Macro Economic Mashup: GDP, Initial Jobless Claims, and PMI
Stocks are finishing the best September in 71 years with some huge buy orders this morning after a cluster of better-than-expected macro economic news:
Initial Jobless Claims
The Department of Labor said Initial Jobless Claims dropped 16,000 to 453,000 claims (versus 460,000 expected). Moreover, continuing claims dropped 83,000 to 4,457,000 claims.
Basically, Initial Jobless Claims are trading in a very tight range between 450,000 and 500,000. As we repeat like a viral retweet, the overall unemployment situation will not improve until Initial Jobless Claims fall below 400,000.
Notable Stat: The $1 billion Temporary Assistance for Needy Families program expires today. If it is not extended, this could put future pressure on Initial Jobless Claims.
Gross Domestic Product (GDP)
The Bureau of Economic Analysis said “Real gross domestic product — the output of goods and services produced by labor and property located in the United States — increased at an annual rate of 1.7 percent in the second quarter of 2010.” That’s compared to a real GDP increase of 3.7% in the first quarter.
The increase in real GDP in the second quarter primarily reflected positive contributions from personal consumption expenditures, nonresidential fixed investment, exports, private inventory investment, federal government spending, and residential fixed investment. Imports, which are a subtraction in the calculation of GDP, increased.
The deceleration in real GDP in the second quarter primarily reflected a sharp acceleration in imports and a sharp deceleration in private inventory investment that were partly offset by an upturn in residential fixed investment, accelerations in nonresidential fixed investment and in federal government spending, and an upturn in state and local government spending.
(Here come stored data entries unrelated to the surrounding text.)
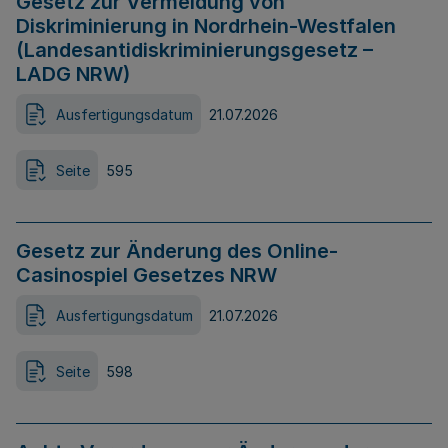
Gesetz zur Vermeidung von
Diskriminierung in Nordrhein-Westfalen
(Landesantidiskriminierungsgesetz –
LADG NRW)
Ausfertigungsdatum
21.07.2026
Seite
595
Gesetz zur Änderung des Online-
Casinospiel Gesetzes NRW
Ausfertigungsdatum
21.07.2026
Seite
598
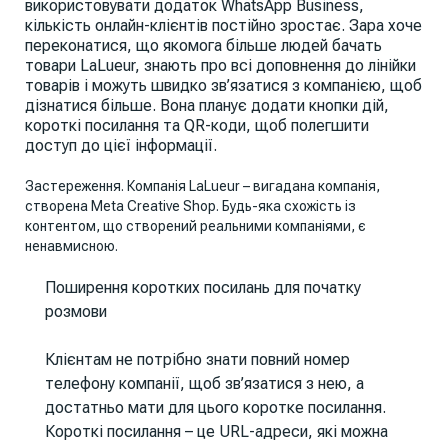
використовувати додаток WhatsApp Business,
кількість онлайн-клієнтів постійно зростає. Зара хоче
переконатися, що якомога більше людей бачать
товари LaLueur, знають про всі доповнення до лінійки
товарів і можуть швидко зв’язатися з компанією, щоб
дізнатися більше. Вона планує додати кнопки дій,
короткі посилання та QR-коди, щоб полегшити
доступ до цієї інформації.
Застереження. Компанія LaLueur – вигадана компанія,
створена Meta Creative Shop. Будь-яка схожість із
контентом, що створений реальними компаніями, є
ненавмисною.
Поширення коротких посилань для початку
розмови
Клієнтам не потрібно знати повний номер
телефону компанії, щоб зв’язатися з нею, а
достатньо мати для цього коротке посилання.
Короткі посилання – це URL-адреси, які можна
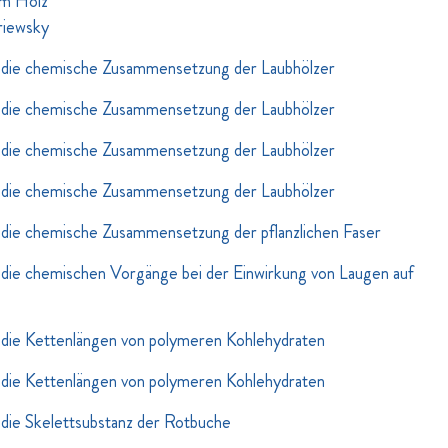
im Holz
triewsky
die chemische Zusammensetzung der Laubhölzer
die chemische Zusammensetzung der Laubhölzer
die chemische Zusammensetzung der Laubhölzer
die chemische Zusammensetzung der Laubhölzer
die chemische Zusammensetzung der pflanzlichen Faser
die chemischen Vorgänge bei der Einwirkung von Laugen auf
die Kettenlängen von polymeren Kohlehydraten
die Kettenlängen von polymeren Kohlehydraten
die Skelettsubstanz der Rotbuche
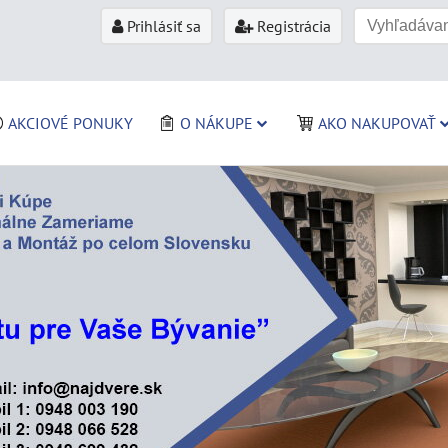
Prihlásiť sa
Registrácia
AKCIOVÉ PONUKY
O NÁKUPE
AKO NAKUPOVAŤ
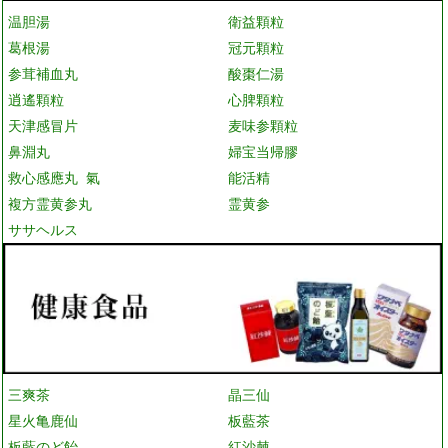
温胆湯
衛益顆粒
葛根湯
冠元顆粒
参茸補血丸
酸棗仁湯
逍遙顆粒
心脾顆粒
天津感冒片
麦味参顆粒
鼻淵丸
婦宝当帰膠
救心感應丸 氣
能活精
複方霊黄参丸
霊黄参
ササヘルス
三爽茶
晶三仙
星火亀鹿仙
板藍茶
板藍のど飴
紅沙棘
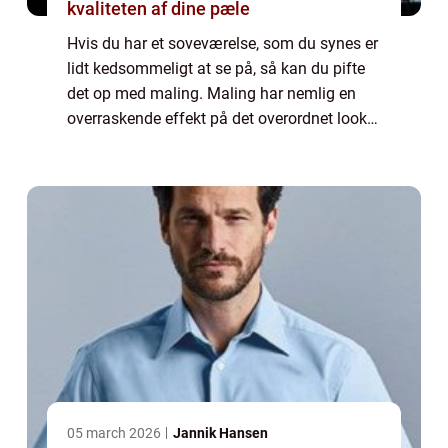
kvaliteten af dine pæle
Hvis du har et soveværelse, som du synes er
lidt kedsommeligt at se på, så kan du pifte
det op med maling. Maling har nemlig en
overraskende effekt på det overordnet look
på dit soveværelse, som kan gøre det...
05 march 2026
Jannik Hansen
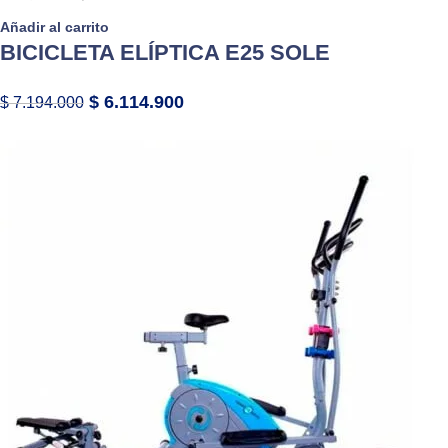
Añadir al carrito
BICICLETA ELÍPTICA E25 SOLE
$
6.114.900
$
7.194.000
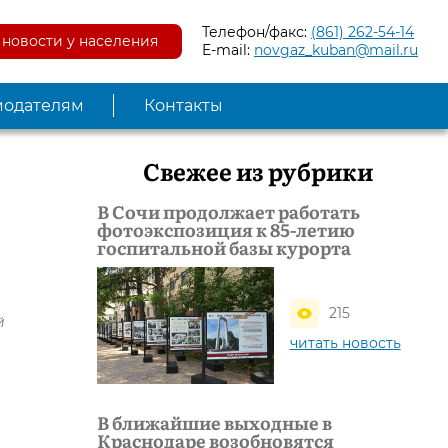
Телефон/факс:
(861) 262-54-14
новости у населения
E-mail:
novgaz_kuban@mail.ru
модателям
Контакты
Свежее из рубрики
В Сочи продолжает работать
фотоэкспозиция к 85-летию
госпитальной базы курорта
215
й
читать новость
В ближайшие выходные в
Краснодаре возобновятся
Learn More: Your Ultimate Cheat Sheet to GDP >>
Chicago Purchasing Managers Index (PMI)
The Chicago Purchasing Managers Index reached 60.4 in September (versus 56.0). Production and new orders accelerated.
Notable Stat: The Orders Backlog index fell from 56.2 in August to 49.1 (< 50 = contraction). Briefing explains, “Without a steady supply of backorders, production growth is forced to follow new orders growth. This could result in unstable production if new order demand becomes more volatile in the coming months.”